The SPARCS longitudinal administrative database was used to identify bariatric procedures by using ICD-9 and CPT codes between 2004 and 2010. Procedures included sleeve gastrectomy, Roux-en-Y gastric bypass, and laparoscopic adjustable gastric banding. Using a unique patient identifier, we tracked those patients who subsequently underwent either abdominoplasty or panniculectomy with at least a 4-year follow-up (until 2014). Multivariable Cox proportional hazard model was used to evaluate predictors of follow-up BC surgery.
37,806 patients underwent bariatric surgery between 2004 and 2010. Only 5.58% (n = 2112) of these patients subsequently had a BC procedure, with 143 of them (6.8%) having ≥1 plastic surgery. The average time to plastic surgery after band, bypass, or sleeve was 1134.83 ± 671.09, 984.70 ± 570.53, and 903.02 ± 497.31 days, respectively (P < 0.0001). Following the multivariable Cox proportional hazard model, a female, SG patients, patients with Medicare or Medicaid, and patients in either <20 or >80%ile in yearly income were more likely to have plastic surgery after adjusting for age, race/ethnicity, comorbidities and complications (P values < 0.0001).

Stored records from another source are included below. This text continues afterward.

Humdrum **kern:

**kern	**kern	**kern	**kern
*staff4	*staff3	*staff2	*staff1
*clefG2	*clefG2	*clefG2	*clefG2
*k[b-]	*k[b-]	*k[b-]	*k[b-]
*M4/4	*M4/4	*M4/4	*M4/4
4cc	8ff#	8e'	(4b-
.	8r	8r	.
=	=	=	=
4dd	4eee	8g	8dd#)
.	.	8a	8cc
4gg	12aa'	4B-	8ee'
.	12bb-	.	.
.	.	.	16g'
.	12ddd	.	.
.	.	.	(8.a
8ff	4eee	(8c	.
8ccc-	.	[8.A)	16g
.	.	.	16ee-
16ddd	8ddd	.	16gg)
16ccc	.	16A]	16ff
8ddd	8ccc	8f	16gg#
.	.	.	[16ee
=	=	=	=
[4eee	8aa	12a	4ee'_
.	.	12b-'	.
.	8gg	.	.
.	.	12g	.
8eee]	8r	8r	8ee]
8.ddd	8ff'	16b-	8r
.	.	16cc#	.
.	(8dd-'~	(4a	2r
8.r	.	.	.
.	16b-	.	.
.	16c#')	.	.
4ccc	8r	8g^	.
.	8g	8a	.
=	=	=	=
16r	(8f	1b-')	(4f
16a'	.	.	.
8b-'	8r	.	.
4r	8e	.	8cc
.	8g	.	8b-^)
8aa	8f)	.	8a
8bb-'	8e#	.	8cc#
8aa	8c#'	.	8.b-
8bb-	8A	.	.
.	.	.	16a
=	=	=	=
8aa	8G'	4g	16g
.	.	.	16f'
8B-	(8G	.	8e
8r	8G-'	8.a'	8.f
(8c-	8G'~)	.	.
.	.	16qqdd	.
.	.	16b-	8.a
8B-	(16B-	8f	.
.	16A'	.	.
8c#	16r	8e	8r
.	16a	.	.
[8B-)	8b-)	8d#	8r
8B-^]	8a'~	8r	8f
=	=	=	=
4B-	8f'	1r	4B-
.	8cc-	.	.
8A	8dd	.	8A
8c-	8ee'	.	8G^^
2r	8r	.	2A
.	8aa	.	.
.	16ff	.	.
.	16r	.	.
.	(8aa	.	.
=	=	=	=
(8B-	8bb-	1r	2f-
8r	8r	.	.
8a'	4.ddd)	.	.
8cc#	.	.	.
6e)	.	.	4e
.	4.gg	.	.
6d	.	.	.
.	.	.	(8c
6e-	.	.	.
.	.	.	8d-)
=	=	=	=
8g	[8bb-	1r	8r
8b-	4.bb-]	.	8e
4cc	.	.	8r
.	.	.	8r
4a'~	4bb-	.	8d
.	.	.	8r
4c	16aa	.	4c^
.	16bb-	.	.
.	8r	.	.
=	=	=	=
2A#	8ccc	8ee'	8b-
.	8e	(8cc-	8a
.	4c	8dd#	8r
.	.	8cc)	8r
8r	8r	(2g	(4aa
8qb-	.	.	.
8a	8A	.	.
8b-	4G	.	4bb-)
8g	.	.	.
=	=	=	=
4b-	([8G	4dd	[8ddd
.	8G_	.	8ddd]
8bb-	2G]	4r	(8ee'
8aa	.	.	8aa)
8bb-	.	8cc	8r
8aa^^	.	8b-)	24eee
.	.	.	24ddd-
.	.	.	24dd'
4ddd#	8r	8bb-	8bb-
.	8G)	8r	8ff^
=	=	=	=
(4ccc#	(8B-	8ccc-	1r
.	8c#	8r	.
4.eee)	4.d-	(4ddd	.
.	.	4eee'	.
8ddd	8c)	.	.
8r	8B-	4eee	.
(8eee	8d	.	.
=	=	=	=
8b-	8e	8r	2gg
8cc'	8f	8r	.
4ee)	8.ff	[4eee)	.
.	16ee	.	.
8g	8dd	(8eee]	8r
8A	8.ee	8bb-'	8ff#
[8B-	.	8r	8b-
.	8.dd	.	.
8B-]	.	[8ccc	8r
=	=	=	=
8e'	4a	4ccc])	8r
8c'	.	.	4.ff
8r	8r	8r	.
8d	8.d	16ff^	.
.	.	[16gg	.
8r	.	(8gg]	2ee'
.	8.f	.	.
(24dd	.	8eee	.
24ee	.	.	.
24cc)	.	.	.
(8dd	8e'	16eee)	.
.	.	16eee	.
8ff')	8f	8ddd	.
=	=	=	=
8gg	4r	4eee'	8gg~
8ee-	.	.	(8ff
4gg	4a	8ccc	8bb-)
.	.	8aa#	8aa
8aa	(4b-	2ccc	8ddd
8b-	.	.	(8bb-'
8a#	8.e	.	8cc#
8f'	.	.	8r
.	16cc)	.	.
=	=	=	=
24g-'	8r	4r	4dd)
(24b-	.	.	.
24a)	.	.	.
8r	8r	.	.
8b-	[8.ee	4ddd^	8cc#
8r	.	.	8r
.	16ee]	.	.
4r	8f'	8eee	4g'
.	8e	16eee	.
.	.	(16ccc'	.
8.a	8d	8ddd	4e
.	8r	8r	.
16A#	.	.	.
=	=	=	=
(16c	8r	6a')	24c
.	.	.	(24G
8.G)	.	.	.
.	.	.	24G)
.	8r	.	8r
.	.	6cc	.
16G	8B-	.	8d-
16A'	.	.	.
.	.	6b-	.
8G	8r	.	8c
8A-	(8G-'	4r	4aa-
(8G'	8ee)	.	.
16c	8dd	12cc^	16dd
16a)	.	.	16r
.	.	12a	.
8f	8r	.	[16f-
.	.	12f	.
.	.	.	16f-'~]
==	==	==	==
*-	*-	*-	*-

This study shows that plastic surgery is completed by only 6% of patients following bariatric procedures. As insurance and income are associated with pursuing surgery, improved access may increase the number of patients who are able to undergo these reconstructive procedures.
减肥手术对健康有诸多益处;然而,一些患者在快速减重后希望进行身体塑形(BC)手术。关于减肥手术后真正的身体塑形率的数据匮乏。我们研究的目的是调查纽约州减肥手术后两种常见手术——腹壁成形术和腹部赘肉切除术的应用情况。

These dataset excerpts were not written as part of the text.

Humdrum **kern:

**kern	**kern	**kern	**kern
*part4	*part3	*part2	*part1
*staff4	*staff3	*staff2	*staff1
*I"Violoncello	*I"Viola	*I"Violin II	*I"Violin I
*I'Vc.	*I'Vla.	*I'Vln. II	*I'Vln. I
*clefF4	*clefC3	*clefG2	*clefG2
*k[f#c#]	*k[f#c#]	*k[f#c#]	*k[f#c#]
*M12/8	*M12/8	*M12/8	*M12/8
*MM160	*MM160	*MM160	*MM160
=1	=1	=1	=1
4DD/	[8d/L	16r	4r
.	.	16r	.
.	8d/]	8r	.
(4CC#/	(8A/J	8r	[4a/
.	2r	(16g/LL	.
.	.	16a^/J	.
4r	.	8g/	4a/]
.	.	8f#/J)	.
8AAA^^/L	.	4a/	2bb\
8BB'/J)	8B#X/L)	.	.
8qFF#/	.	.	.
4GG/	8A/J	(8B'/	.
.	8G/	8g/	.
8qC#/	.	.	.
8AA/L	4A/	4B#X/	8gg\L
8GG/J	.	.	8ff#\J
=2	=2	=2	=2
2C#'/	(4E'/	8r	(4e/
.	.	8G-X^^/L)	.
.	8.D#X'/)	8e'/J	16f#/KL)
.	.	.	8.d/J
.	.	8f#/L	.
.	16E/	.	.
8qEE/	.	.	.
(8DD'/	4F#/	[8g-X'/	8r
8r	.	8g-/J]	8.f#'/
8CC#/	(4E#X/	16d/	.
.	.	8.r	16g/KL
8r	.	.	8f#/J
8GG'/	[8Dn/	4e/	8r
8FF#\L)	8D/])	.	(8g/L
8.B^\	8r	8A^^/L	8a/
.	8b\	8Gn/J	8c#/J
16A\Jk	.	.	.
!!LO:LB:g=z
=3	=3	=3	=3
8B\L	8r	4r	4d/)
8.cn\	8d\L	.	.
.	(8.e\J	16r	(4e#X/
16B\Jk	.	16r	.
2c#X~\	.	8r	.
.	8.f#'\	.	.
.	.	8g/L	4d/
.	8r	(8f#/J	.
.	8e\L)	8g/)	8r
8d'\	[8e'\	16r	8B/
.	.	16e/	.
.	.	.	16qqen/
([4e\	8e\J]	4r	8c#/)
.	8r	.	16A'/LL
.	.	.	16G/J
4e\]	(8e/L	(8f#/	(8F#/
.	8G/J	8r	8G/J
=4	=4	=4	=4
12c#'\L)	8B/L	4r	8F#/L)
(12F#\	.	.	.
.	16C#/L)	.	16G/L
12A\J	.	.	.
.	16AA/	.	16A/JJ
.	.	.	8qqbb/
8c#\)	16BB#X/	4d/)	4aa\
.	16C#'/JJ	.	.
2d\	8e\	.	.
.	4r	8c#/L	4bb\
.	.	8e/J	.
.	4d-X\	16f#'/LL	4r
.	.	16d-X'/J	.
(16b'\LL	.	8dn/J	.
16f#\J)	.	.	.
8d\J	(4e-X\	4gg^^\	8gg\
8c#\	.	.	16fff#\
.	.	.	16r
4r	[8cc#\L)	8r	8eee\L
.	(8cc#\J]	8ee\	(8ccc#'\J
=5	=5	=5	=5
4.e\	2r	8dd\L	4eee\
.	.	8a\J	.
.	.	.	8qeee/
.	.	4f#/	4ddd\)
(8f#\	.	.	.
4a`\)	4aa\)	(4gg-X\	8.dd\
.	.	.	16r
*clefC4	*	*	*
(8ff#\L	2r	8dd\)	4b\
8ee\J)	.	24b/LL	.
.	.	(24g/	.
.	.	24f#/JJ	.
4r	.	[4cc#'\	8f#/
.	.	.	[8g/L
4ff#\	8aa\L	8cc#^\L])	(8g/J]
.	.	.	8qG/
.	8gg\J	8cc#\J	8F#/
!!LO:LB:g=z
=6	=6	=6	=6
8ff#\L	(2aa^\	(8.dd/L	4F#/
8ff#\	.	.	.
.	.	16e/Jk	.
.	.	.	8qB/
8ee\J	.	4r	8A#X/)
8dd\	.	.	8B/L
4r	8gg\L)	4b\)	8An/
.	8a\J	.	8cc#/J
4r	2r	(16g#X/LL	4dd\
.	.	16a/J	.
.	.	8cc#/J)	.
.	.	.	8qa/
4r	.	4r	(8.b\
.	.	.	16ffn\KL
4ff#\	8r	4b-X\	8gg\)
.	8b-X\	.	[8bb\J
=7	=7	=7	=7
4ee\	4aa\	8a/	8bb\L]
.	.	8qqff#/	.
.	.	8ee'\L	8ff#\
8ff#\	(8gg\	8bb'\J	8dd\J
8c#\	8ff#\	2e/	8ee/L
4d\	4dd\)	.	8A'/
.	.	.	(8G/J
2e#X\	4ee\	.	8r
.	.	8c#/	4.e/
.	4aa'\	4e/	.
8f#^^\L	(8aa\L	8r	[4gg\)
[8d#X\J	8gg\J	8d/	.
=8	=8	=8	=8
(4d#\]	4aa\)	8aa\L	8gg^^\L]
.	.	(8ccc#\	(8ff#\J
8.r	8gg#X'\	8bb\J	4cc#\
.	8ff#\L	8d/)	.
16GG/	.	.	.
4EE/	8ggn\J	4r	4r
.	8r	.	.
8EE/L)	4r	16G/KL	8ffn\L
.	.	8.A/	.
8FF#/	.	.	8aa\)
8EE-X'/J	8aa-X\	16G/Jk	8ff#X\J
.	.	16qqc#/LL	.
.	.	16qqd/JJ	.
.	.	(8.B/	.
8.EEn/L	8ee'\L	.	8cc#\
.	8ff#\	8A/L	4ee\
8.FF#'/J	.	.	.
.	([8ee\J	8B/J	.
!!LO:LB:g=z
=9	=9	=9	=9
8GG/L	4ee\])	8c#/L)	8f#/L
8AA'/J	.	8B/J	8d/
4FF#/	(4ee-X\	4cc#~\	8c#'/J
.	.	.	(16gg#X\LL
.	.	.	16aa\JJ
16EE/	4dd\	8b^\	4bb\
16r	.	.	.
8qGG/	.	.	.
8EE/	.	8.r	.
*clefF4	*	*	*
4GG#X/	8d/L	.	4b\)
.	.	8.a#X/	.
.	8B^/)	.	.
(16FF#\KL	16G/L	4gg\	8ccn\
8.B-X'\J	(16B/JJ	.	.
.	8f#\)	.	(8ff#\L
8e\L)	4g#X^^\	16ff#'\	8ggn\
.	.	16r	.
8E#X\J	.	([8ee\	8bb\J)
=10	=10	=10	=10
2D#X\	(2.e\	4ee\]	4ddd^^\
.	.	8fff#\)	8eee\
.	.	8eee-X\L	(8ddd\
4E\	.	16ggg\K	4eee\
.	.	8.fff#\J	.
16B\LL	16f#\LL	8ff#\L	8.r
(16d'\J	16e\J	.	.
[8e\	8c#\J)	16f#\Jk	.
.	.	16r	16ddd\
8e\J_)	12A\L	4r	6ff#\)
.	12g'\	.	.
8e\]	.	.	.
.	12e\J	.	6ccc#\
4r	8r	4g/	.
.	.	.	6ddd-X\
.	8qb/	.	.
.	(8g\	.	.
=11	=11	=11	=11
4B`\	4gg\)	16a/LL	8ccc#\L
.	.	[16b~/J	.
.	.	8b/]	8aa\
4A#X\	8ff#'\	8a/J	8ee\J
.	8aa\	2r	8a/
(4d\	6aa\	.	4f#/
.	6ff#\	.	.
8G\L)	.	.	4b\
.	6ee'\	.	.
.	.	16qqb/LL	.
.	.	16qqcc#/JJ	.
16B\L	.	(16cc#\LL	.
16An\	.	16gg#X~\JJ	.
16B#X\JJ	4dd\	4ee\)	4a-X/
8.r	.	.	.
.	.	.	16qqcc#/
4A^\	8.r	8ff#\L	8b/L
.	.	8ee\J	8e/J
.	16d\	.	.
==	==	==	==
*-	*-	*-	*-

利用SPARCS纵向管理数据库,通过使用2004年至2010年间的ICD - 9和CPT编码来识别减肥手术。手术包括袖状胃切除术、Roux - en - Y胃旁路术和腹腔镜可调节胃束带术。使用唯一的患者标识符,我们追踪了那些随后接受腹壁成形术或腹部赘肉切除术且至少随访4年(直至2014年)的患者。采用多变量Cox比例风险模型来评估后续身体塑形手术的预测因素。
2004年至2010年间有37806例患者接受了减肥手术。这些患者中只有5.58%(n = 2112)随后进行了身体塑形手术,其中143例(6.8%)进行了≥1次整形手术。接受束带术、旁路术或袖状胃切除术后进行整形手术的平均时间分别为1134.83±671.09天、984.70±570.53天和903.02±497.31天(P < 0.0001)。在多变量Cox比例风险模型分析后发现,女性、接受袖状胃切除术的患者、有医疗保险或医疗补助的患者以及年收入处于最低20%或最高80%的患者,在调整年龄、种族/民族、合并症和并发症后更有可能进行整形手术(P值< 0.0001)。
本研究表明,减肥手术后只有6%的患者完成了整形手术。由于保险和收入与寻求手术相关,改善获取途径可能会增加能够接受这些重建手术的患者数量。